Problem description: Write out the entries exactly, leaving out every picture.

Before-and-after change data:
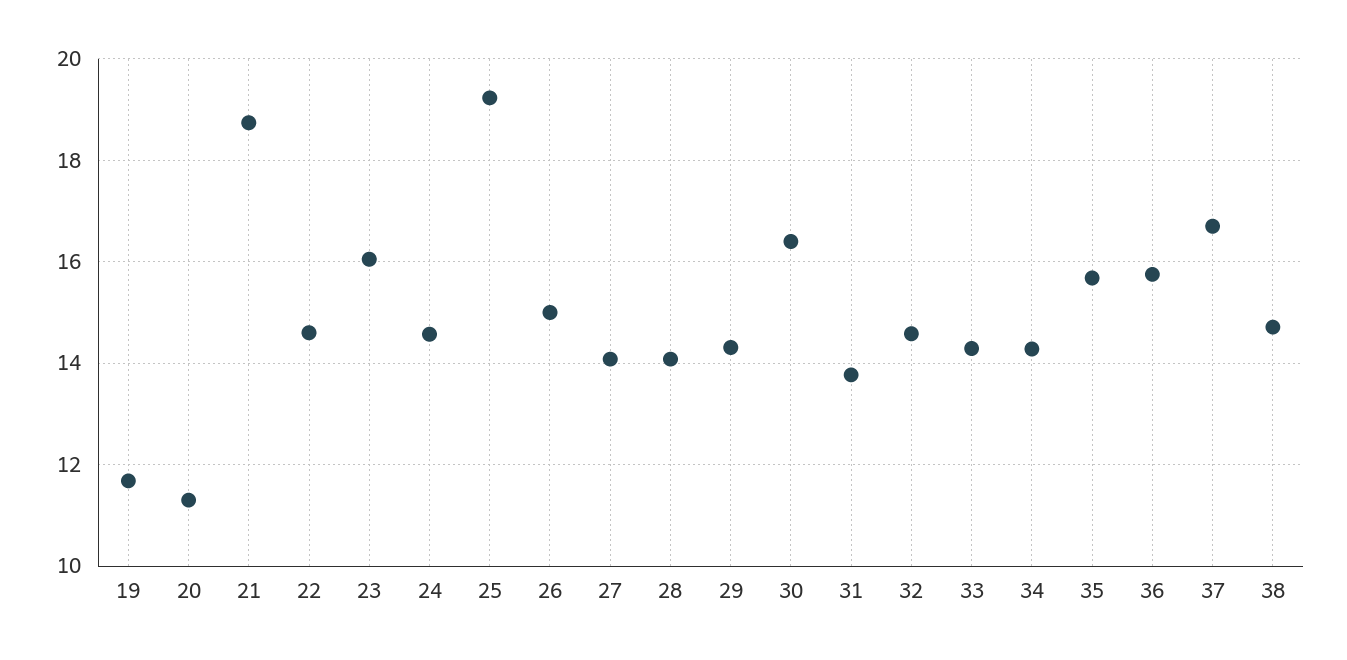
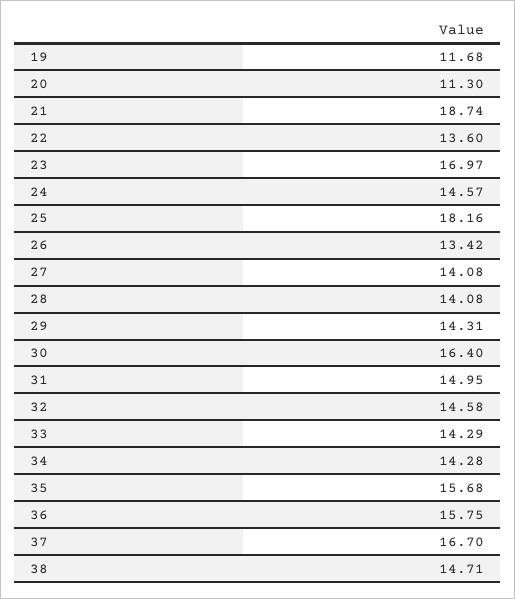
22: 14.6 -> 13.6
23: 16 -> 16.97
25: 19.2 -> 18.16
26: 15 -> 13.42
31: 13.8 -> 14.95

Output for this exercise:
22: 14.6 -> 13.6
23: 16 -> 16.97
25: 19.2 -> 18.16
26: 15 -> 13.42
31: 13.8 -> 14.95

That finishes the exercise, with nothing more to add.